Die EU-Kommission verfolgt im Rahmen ihrer Strategie für die Gleichstellung der Geschlechter das Ziel, den sogenannten Gender Pay Gap, also die durchschnittliche Entgeltlücke zwischen Männern und Frauen, zu reduzieren (EU, 2016). Im Rahmen ihres Aktionsplans für die Jahre 2017 bis 2019 hat sie sich auch das Ziel gesetzt, Daten zum bereinigten Gender Pay Gap gemeinsam von der EU-Kommission und Eurostat erarbeiten zu lassen (EU, 2017). In diesem Kontext dürften die aktuellen Beiträge von Leythienne/Ronkowski (2018) und Boll/Lagemann (2018) zu nennen sein sowie ergänzend dazu auch eine vergleichbare Studie von Boll et al. (2016). Die bereinigte Lohnlücke kann als verbleibender Teil der durchschnittlichen Entgeltlücke interpretiert werden, wenn sich Frauen und Männer in einer Vielzahl von lohnrelevanten Merkmalen gerade nicht unterscheiden, wie etwa hinsichtlich der Größe des Betriebs, der Bildung, der Betriebszugehörigkeitsdauer, der Branche, des Berufs, usw. Damit ist die bereinigte Entgeltlücke deutlich aussagekräftiger, da sie einen präziseren Vergleich der Löhne von Frauen und Männern mit ähnlichen personen- und tätigkeitsbezogenen Merkmalen herstellt und insofern auch den Grundsatz des gleichen Entgelts bei gleicher oder gleichwertiger Arbeit besser zum Ausdruck bringt.

Während die Angaben zum durchschnittlichen Gender Pay Gap jährlich erscheinen und häufig auch im Zentrum des medialen Interesses stehen, können Berechnungen zum bereinigten Gender Pay Gap aufgrund der Verfügbarkeit der erforderlichen Daten (nationale Verdienststrukturerhebungen) nur im Abstand von vier Jahren erfolgen. Die nunmehr vorliegenden Ergebnisse in Boll/Lagemann (2018) und Boll et al. (2016) erlauben dennoch einen begrenzten zeitlichen Vergleich von Daten zum bereinigten Lohnabstand, da sie auf Basis derselben Datengrundlage (die auch die amtliche Statistik nutzt) für die Jahre 2010 und 2014 und unter Verwendung einer vergleichbaren Methodik berechnet wurden. Im Folgenden werden nur jeweils die Angaben von Staaten herangezogen, die für beide Jahre vorliegen (Grafik).

Die Bandbreite der Ergebnisse ist relativ groß. So beträgt im Jahr 2014 der bereinigte Lohnabstand 2 Prozent in Belgien und 16,7 Prozent in Estland. Deutschland gehört demnach mit einer bereinigten Entgeltlücke von 5,8 Prozent zu den Staaten mit den geringsten Entgeltunterschieden zwischen den Geschlechtern.
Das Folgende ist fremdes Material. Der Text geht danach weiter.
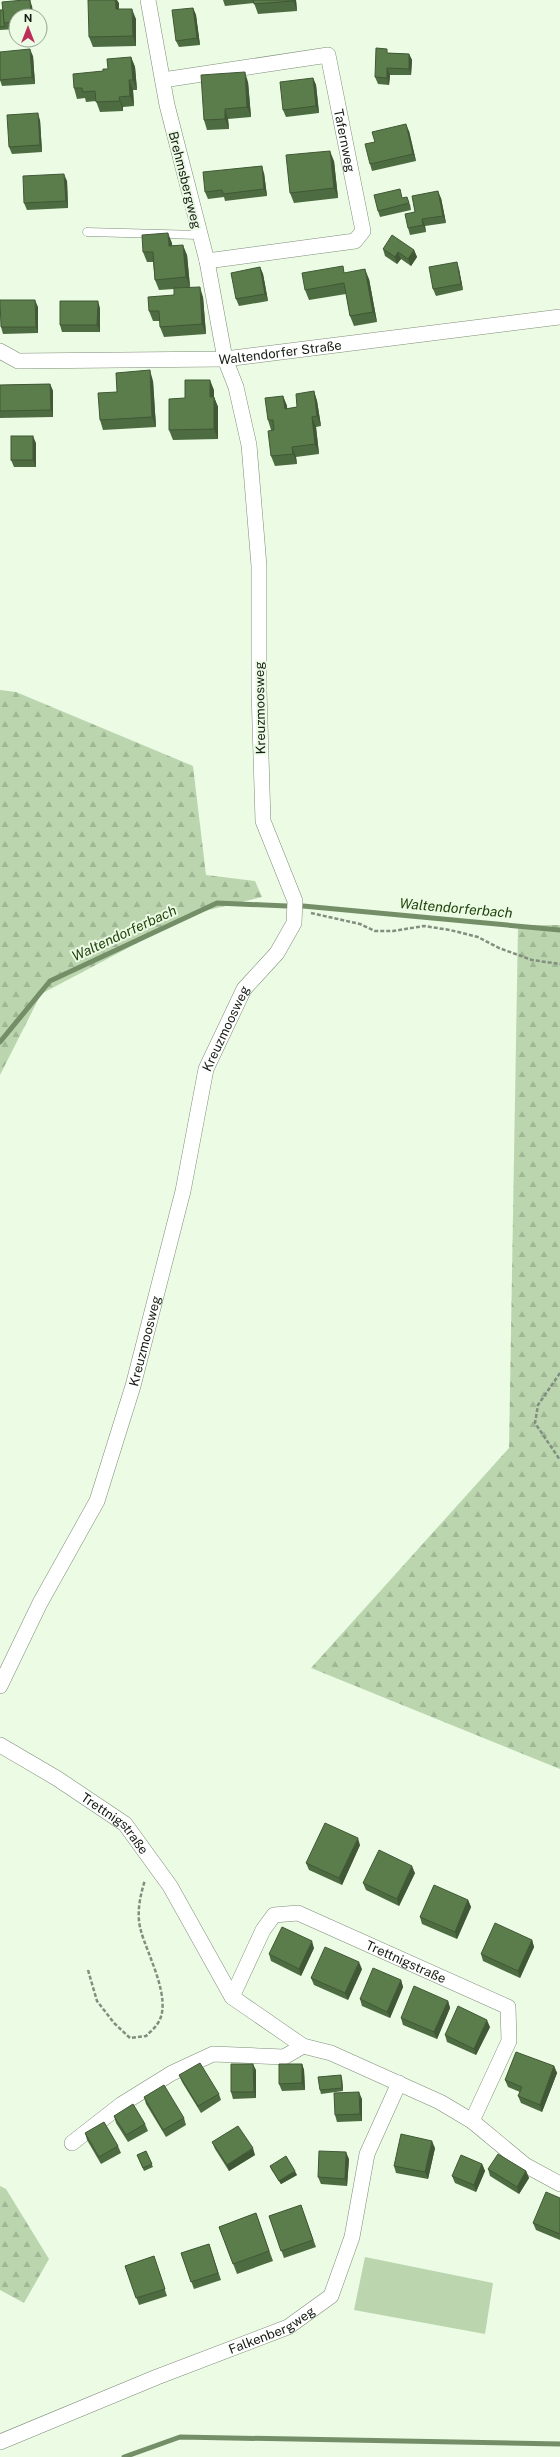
<svg xmlns="http://www.w3.org/2000/svg" width="560" height="2457" viewBox="0 0 560 2457" font-family="'Public Sans',sans-serif">
<style>
.forest{fill:url(#forest-firs)}
.garden{fill:#bbd6af}
.lines{fill:none;stroke-linecap:round;stroke-linejoin:round}
.stream{stroke:#748f68;stroke-width:5}
.service-casing{stroke:#7f8d79;stroke-width:9}
.minor-casing{stroke:#7f8d79;stroke-width:16}
.path{stroke:#838e7f;stroke-width:2.5;stroke-dasharray:4 2;stroke-linecap:butt}
.service{stroke:#fff;stroke-width:8}
.minor{stroke:#fff;stroke-width:15}
.wall{fill:#4e6c41}
.shaded-wall{fill:#405835}
.building{fill:#5b7d4c;stroke:#405835}
.labels{text-anchor:middle;dominant-baseline:central;stroke-width:4;stroke-linejoin:round;paint-order:stroke}
.street-label{font-size:13px;fill:#171d15;stroke:#ebfbe4}
.water-label{font-size:14px;font-style:italic;fill:#22440e;stroke:#ebfbe4}
</style>
<defs>
<pattern id="forest-firs" width="22" height="20" patternUnits="userSpaceOnUse"><rect width="22" height="20" fill="#bbd6af"/><path d="M5 1l3.5 6h-7zM16 11l3.5 6h-7z" fill="#a0b796"/></pattern>
</defs>
<rect width="100%" height="100%" fill="#ebfbe4"/>
<!-- forest -->
<g class="forest">
<polygon points="0,690 16,692 193,766 206,875 255,881 262,897 192,914 41,994 0,1075"/>
<polygon points="518,925 560,925 560,1769 311,1668 509,1448"/>
<polygon points="0,2186 6,2189 49,2259 24,2303 0,2290"/>
</g>
<!-- garden -->
<polygon class="garden" points="365,2257 493,2283 485,2334 354,2310"/>
<g class="lines">
<!-- stream -->
<g class="stream">
<polyline points="303,906 560,930"/>
<polyline points="0,1042 50,981 217,903 287,906"/>
<polyline points="124,2457 180,2437 560,2444"/>
</g>
<defs>
<polyline id="service" points="87,232 199,235"/>
<g id="minor">
<path id="s1" d="M 163,80 L 328,55 L 363,231 L 355,241 L 207,261"/>
<path id="s2" d="M 0,351 L 18,361 L 225,359 L 560,317"/>
<path id="s3" d="M 0,1686 L 40,1603 L 97,1501 L 133,1386 L 183,1191 L 206,1069 L 244,989 L 277,953 L 294,923 L 295,901 L 263,821 L 259,691 L 259,566 L 249,445 L 236,387 L 225,359 L 207,261 L 167,105 L 148,0"/>
<path id="s4" d="M 0,1745 L 58,1779 L 125,1824 L 170,1886 L 232,1997 L 303,2046 L 331,2053 L 440,2102 L 472,2121 L 525,2165 L 560,2184"/>
<path id="s5" d="M 232,1997 L 263,1930 L 274,1915 L 298,1913 L 508,2007 L 509,2041 L 472,2121"/>
<polyline points="72,2143 122,2104 172,2073 213,2054 284,2057 303,2046"/>
<path id="s6" d="M 0,2442 L 157,2377 L 288,2327 L 331,2296 L 352,2237 L 367,2154 L 399,2083"/>
</g>
</defs>
<!-- service casing -->
<use href="#service" class="service-casing"/>
<!-- minor casing -->
<use href="#minor" class="minor-casing"/>
<!-- path -->
<g class="path">
<polyline points="311,913 360,924 375,931 393,931 424,926 450,930 478,937 499,948 532,960 560,964"/>
<polyline points="560,1373 538,1405 535,1423 560,1460"/>
<path d="M 88,1970 L 97,2001 L 114,2023 L 130,2038 L 146,2036 C 150,2032 155,2028 158,2023 C 173,2000 147,1954 141,1931 C 136,1914 140,1896 145,1880"/>
</g>
<!-- service -->
<use href="#service" class="service"/>
<!-- minor -->
<use href="#minor" class="minor"/>
</g>
<!-- wall -->
<g class="wall">
<polygon points="223,0 296,0 297,11 258,14 254,3 225,6"/>
<polygon points="119,3 119,9 136,19 136,46 93,47 89,37"/>
<polygon points="32,6 33,16 16,16 16,29 0,30 0,10"/>
<polygon points="193,8 196,15 200,45 179,47 176,41"/>
<polygon points="389,53 409,54 412,60 411,75 390,75 389,85 378,84 375,77"/>
<polygon points="33,56 35,84 2,86 0,80"/>
<polygon points="131,57 135,67 137,90 133,90 134,106 123,107 123,111 100,112 96,101 86,102 85,98 77,99 74,88 108,69"/>
<polygon points="313,78 316,85 319,113 286,117 283,110"/>
<polygon points="248,82 251,117 228,119 229,129 207,130 204,120"/>
<polygon points="40,120 42,152 12,154 9,147"/>
<polygon points="409,131 416,161 372,171 370,164 375,142"/>
<polygon points="334,161 338,198 294,203 290,193"/>
<polygon points="264,173 267,196 225,201 224,197 208,199 205,192"/>
<polygon points="67,181 68,208 27,210 24,203"/>
<polygon points="403,198 410,204 411,210 380,217 378,211"/>
<polygon points="441,198 446,223 425,226 426,232 410,235 408,228 415,212"/>
<polygon points="172,243 172,246 187,255 190,287 203,297 206,334 164,337 160,327 160,321 153,321 149,311 174,295 174,289 159,290 155,280 153,262 147,262 143,252"/>
<polygon points="383,249 414,250 417,257 411,266 401,259 397,264 385,256"/>
<polygon points="260,267 263,274 268,301 239,306 236,299"/>
<polygon points="459,269 463,290 436,296 433,289"/>
<polygon points="345,273 369,279 377,322 354,326 350,316 346,294 309,300 305,290"/>
<polygon points="38,307 38,333 3,334 1,327"/>
<polygon points="100,308 100,332 62,332 60,325"/>
<polygon points="153,381 156,427 103,430 100,420 117,392"/>
<polygon points="50,384 53,391 53,417 0,418 0,385"/>
<polygon points="214,390 214,397 218,407 218,439 173,440 169,430 185,398"/>
<polygon points="314,391 317,401 321,426 316,427 319,454 296,457 297,464 275,466 271,456 271,430 268,420 283,396 287,406 287,409 297,407"/>
<polygon points="36,443 36,467 14,467 11,460"/>
<polygon points="360,1845 342,1885 309,1870 306,1863"/>
<polygon points="415,1873 399,1906 366,1890 363,1883"/>
<polygon points="468,1900 471,1907 457,1939 422,1924 420,1917"/>
<polygon points="532,1940 534,1947 520,1978 483,1961 481,1954"/>
<polygon points="314,1948 301,1976 271,1961 269,1954"/>
<polygon points="362,1969 348,2000 314,1985 311,1978"/>
<polygon points="401,1980 403,1987 390,2018 362,2006 360,1999"/>
<polygon points="448,2001 450,2008 437,2039 403,2025 401,2018"/>
<polygon points="490,2027 476,2055 447,2042 445,2035"/>
<polygon points="302,2064 304,2070 305,2090 282,2091 279,2084"/>
<polygon points="554,2066 557,2073 542,2112 521,2103 518,2096 520,2092 508,2087 505,2080"/>
<polygon points="256,2070 256,2098 233,2099 231,2092"/>
<polygon points="179,2075 219,2094 221,2100 201,2113 182,2082"/>
<polygon points="342,2078 343,2091 321,2094 320,2090"/>
<polygon points="144,2097 184,2118 186,2125 166,2137 146,2104"/>
<polygon points="362,2099 362,2121 337,2122 335,2115"/>
<polygon points="114,2116 145,2124 148,2131 128,2142 116,2123"/>
<polygon points="85,2133 118,2146 121,2153 101,2164 87,2140"/>
<polygon points="212,2142 255,2155 229,2171 215,2149"/>
<polygon points="435,2148 428,2179 396,2173 394,2166"/>
<polygon points="146,2151 153,2167 144,2171 137,2155"/>
<polygon points="349,2159 347,2186 321,2184 318,2177"/>
<polygon points="482,2164 485,2171 476,2192 455,2183 452,2176"/>
<polygon points="270,2166 297,2175 281,2184 271,2169"/>
<polygon points="488,2169 526,2171 529,2178 519,2194 490,2176"/>
<polygon points="560,2198 560,2240 536,2230 533,2223"/>
<polygon points="301,2205 316,2247 284,2258 269,2216"/>
<polygon points="256,2213 273,2261 237,2274 219,2227"/>
<polygon points="209,2244 221,2280 194,2289 181,2253"/>
<polygon points="154,2256 167,2296 139,2305 125,2266"/>
</g>
<!-- shaded-wall -->
<g class="shaded-wall">
<polygon points="30,0 32,6 33,16 31,16"/>
<polygon points="115,0 117,0 119,3 119,19 116,9"/>
<polygon points="293,0 296,0 297,11"/>
<polygon points="193,8 196,15 200,45 197,38"/>
<polygon points="132,9 136,19 136,46 133,36"/>
<polygon points="30,49 33,56 35,84 32,77"/>
<polygon points="409,54 412,60 411,75 409,69"/>
<polygon points="131,57 135,67 137,90 133,80"/>
<polygon points="387,68 390,75 389,85 387,78"/>
<polygon points="245,72 248,82 251,117 247,107"/>
<polygon points="313,78 316,85 319,113 316,106"/>
<polygon points="129,80 133,90 134,106 130,96"/>
<polygon points="119,97 123,107 123,111 120,101"/>
<polygon points="225,109 228,119 229,129 225,119"/>
<polygon points="38,113 40,120 42,152 40,145"/>
<polygon points="406,124 409,131 416,161 413,154"/>
<polygon points="330,151 334,161 338,198 334,188"/>
<polygon points="262,166 264,173 267,196 264,189"/>
<polygon points="64,174 67,181 68,208 66,201"/>
<polygon points="438,191 441,198 446,223 443,216"/>
<polygon points="422,219 425,226 426,232 423,225"/>
<polygon points="168,233 172,243 173,256 169,246"/>
<polygon points="183,245 187,255 190,287 186,277"/>
<polygon points="414,250 417,257 411,266 408,259"/>
<polygon points="398,252 401,259 397,264 395,257"/>
<polygon points="457,262 459,269 463,290 461,284"/>
<polygon points="260,267 263,274 268,301 265,294"/>
<polygon points="365,269 369,279 377,322 373,312"/>
<polygon points="200,287 203,297 206,334 202,324"/>
<polygon points="35,300 38,307 38,333 36,327"/>
<polygon points="98,301 100,308 100,332 97,325"/>
<polygon points="150,370 153,381 156,427 152,417"/>
<polygon points="210,380 214,390 214,407 210,397"/>
<polygon points="50,384 53,391 53,417 51,410"/>
<polygon points="314,391 317,401 321,426 317,416"/>
<polygon points="283,396 287,406 288,420 285,409"/>
<polygon points="214,397 218,407 218,439 214,429"/>
<polygon points="312,417 316,427 319,454 315,444"/>
<polygon points="33,436 36,443 36,467 33,460"/>
<polygon points="292,447 296,457 297,464 293,454"/>
<polygon points="358,1838 360,1845 342,1885 339,1878"/>
<polygon points="412,1866 415,1873 399,1906 397,1899"/>
<polygon points="468,1900 471,1907 457,1939 455,1932"/>
<polygon points="532,1940 534,1947 520,1978 518,1971"/>
<polygon points="312,1941 314,1948 301,1976 299,1969"/>
<polygon points="359,1962 362,1969 348,2000 345,1993"/>
<polygon points="401,1980 403,1987 390,2018 387,2012"/>
<polygon points="448,2001 450,2008 437,2039 434,2032"/>
<polygon points="487,2020 490,2027 476,2055 474,2049"/>
<polygon points="253,2064 256,2070 256,2098 254,2092"/>
<polygon points="302,2064 304,2070 305,2090 302,2083"/>
<polygon points="554,2066 557,2073 542,2112 540,2105"/>
<polygon points="341,2075 342,2078 343,2091 342,2088"/>
<polygon points="359,2092 362,2099 362,2121 360,2114"/>
<polygon points="432,2141 435,2148 428,2179 425,2172"/>
<polygon points="253,2148 255,2155 229,2171 227,2165"/>
<polygon points="346,2152 349,2159 347,2186 345,2179"/>
<polygon points="482,2164 485,2171 476,2192 474,2185"/>
<polygon points="295,2171 297,2175 281,2184 279,2181"/>
<polygon points="526,2171 529,2178 519,2194 517,2187"/>
</g>
<!-- building -->
<g class="building">
<polygon points="24,0 30,0 31,16 16,16 16,22 4,23 2,2"/>
<polygon points="88,0 115,0 116,9 132,9 133,36 89,37"/>
<polygon points="253,0 293,0 293,1 254,4"/>
<polygon points="193,8 197,38 176,41 172,10"/>
<polygon points="0,10 3,10 4,23 5,26 0,27"/>
<polygon points="376,48 387,49 387,53 409,54 409,69 387,68 387,78 375,77"/>
<polygon points="30,49 32,77 0,80 0,52"/>
<polygon points="131,57 133,80 129,80 130,96 119,97 120,101 96,102 95,91 83,92 82,88 74,88 73,74 103,71 103,69 108,69 107,59"/>
<polygon points="245,72 247,107 225,109 225,119 204,120 201,75"/>
<polygon points="313,78 316,106 283,110 280,82"/>
<polygon points="38,113 40,145 9,147 7,115"/>
<polygon points="406,124 413,154 370,164 365,144 375,142 372,132"/>
<polygon points="330,151 334,188 290,193 286,155"/>
<polygon points="262,166 264,189 223,194 222,190 205,192 203,172"/>
<polygon points="64,174 66,201 24,203 23,176"/>
<polygon points="400,189 402,198 407,197 409,203 378,211 374,195"/>
<polygon points="438,191 443,216 422,219 423,225 408,228 405,214 415,212 412,196"/>
<polygon points="168,233 169,246 183,245 186,277 155,280 153,252 143,252 142,235"/>
<polygon points="392,235 414,250 408,259 398,252 395,257 383,249"/>
<polygon points="457,262 461,284 433,289 429,267"/>
<polygon points="343,266 344,273 365,269 373,312 350,316 344,283 305,290 302,273"/>
<polygon points="260,267 265,294 236,299 231,273"/>
<polygon points="200,287 202,324 160,327 159,311 149,311 148,297 174,295 174,288"/>
<polygon points="0,300 35,300 36,327 1,327"/>
<polygon points="60,301 98,301 97,325 60,325"/>
<polygon points="150,370 152,417 100,420 98,393 117,392 116,373"/>
<polygon points="185,380 210,380 210,397 214,397 214,429 169,430 169,399 185,398"/>
<polygon points="50,384 51,410 0,411 0,385"/>
<polygon points="314,391 317,416 312,417 315,444 292,447 293,454 271,456 268,431 274,430 273,420 268,420 265,398 283,396 285,409 297,407 296,394"/>
<rect x="11" y="436" width="22" height="24"/>
<polygon points="325,1823 358,1838 339,1878 306,1863"/>
<polygon points="379,1850 412,1866 397,1899 363,1883"/>
<polygon points="434,1885 468,1900 455,1932 420,1917"/>
<polygon points="495,1923 532,1940 518,1971 481,1954"/>
<polygon points="282,1927 312,1941 299,1969 269,1954"/>
<polygon points="325,1947 359,1962 345,1993 311,1978"/>
<polygon points="373,1968 401,1980 387,2012 360,1999"/>
<polygon points="414,1986 448,2001 434,2032 401,2018"/>
<polygon points="458,2006 487,2020 474,2049 445,2035"/>
<polygon points="516,2052 554,2066 540,2105 518,2096 522,2087 505,2080"/>
<polygon points="200,2063 219,2094 198,2106 179,2075"/>
<polygon points="231,2064 253,2064 254,2092 231,2092"/>
<polygon points="279,2064 302,2064 302,2083 279,2084"/>
<polygon points="341,2075 342,2088 320,2090 318,2077"/>
<polygon points="164,2085 184,2118 163,2130 144,2097"/>
<polygon points="359,2092 360,2114 335,2115 334,2093"/>
<polygon points="133,2104 145,2124 126,2135 114,2116"/>
<polygon points="104,2122 118,2146 99,2157 85,2133"/>
<polygon points="238,2126 253,2148 227,2165 212,2142"/>
<polygon points="401,2134 432,2141 425,2172 394,2166"/>
<polygon points="146,2151 152,2164 143,2168 137,2155"/>
<polygon points="319,2151 346,2152 345,2179 318,2177"/>
<polygon points="498,2154 526,2171 517,2187 488,2169"/>
<polygon points="461,2155 482,2164 474,2185 452,2176"/>
<polygon points="286,2156 295,2171 279,2181 270,2166"/>
<polygon points="546,2192 560,2198 560,2234 533,2223"/>
<polygon points="301,2205 313,2240 281,2251 269,2216"/>
<polygon points="256,2213 269,2251 233,2264 219,2227"/>
<polygon points="209,2244 218,2273 191,2282 181,2253"/>
<polygon points="154,2256 165,2289 136,2298 125,2266"/>
</g>
<g class="labels">
<!-- street labels -->
<g class="street-label">
<text stroke="none"><textPath href="#s1" startOffset="254">Tafernweg</textPath></text>
<text transform="translate(185 180) rotate(76)">Brehmsbergweg</text>
<text stroke="none"><textPath href="#s2" startOffset="283">Waltendorfer Straße</textPath></text>
<text transform="translate(260 708) rotate(-91)">Kreuzmoosweg</text>
<text stroke="none"><textPath href="#s3" startOffset="700">Kreuzmoosweg</textPath></text>
<text stroke="none"><textPath href="#s3" startOffset="376">Kreuzmoosweg</textPath></text>
<text stroke="none"><textPath href="#s4" startOffset="140">Trettnigstraße</textPath></text>
<text stroke="none"><textPath href="#s5" startOffset="235">Trettnigstraße</textPath></text>
<text stroke="none"><textPath href="#s6" startOffset="294">Falkenbergweg</textPath></text>
</g>
<!-- water labels -->
<g class="water-label">
<text transform="translate(456 908) rotate(5)">Waltendorferbach</text>
<text transform="translate(124 933) rotate(-25)">Waltendorferbach</text>
</g>
</g>
<!-- north arrow -->
<g transform="translate(28 28)"><circle r="19" fill="#ebfbe4" stroke="#96a291"/>
<path d="M0-3L7 15L0 10L-7 15Z" fill="#bc2d5a"/>
<text y="-6" font-size="11" font-weight="bold" text-anchor="middle" fill="#171d15">N</text>
</g>
</svg>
Hinzu kommt, dass in vielen Staaten eine Reduktion der bereinigten Entgeltlücke zwischen 2010 und 2014 stattgefunden hat. Während von 2010 bis 2014 der bereinigte Verdienstabstand im Vereinigten Königreich um 3,8 Prozentpunkte abnahm, stieg die bereinigte Entgeltlücke in Estland um 1,8 Prozentpunkte. In Deutschland betrug die Reduktion immerhin 1,9 Prozentpunkte, d. h. die durchschnittlichen Lohnunterschiede konnten im Jahr 2014 zu einem größeren Anteil als noch im Jahr 2010 durch die verwendeten Merkmale erklärt werden. Besonders auffällig ist, dass Deutschland mit 14,9 Prozentpunkten (in 2014) den größten Erklärungsanteil der verwendeten Merkmale im Vergleich zu allen betrachteten Staaten aufweist, d. h. etwa 72 Prozent des durchschnittlichen Lohnunterschieds in Deutschland lassen sich darauf zurückführen, dass sich Männer und Frauen in den verwendeten lohnrelevanten Merkmalen unterscheiden.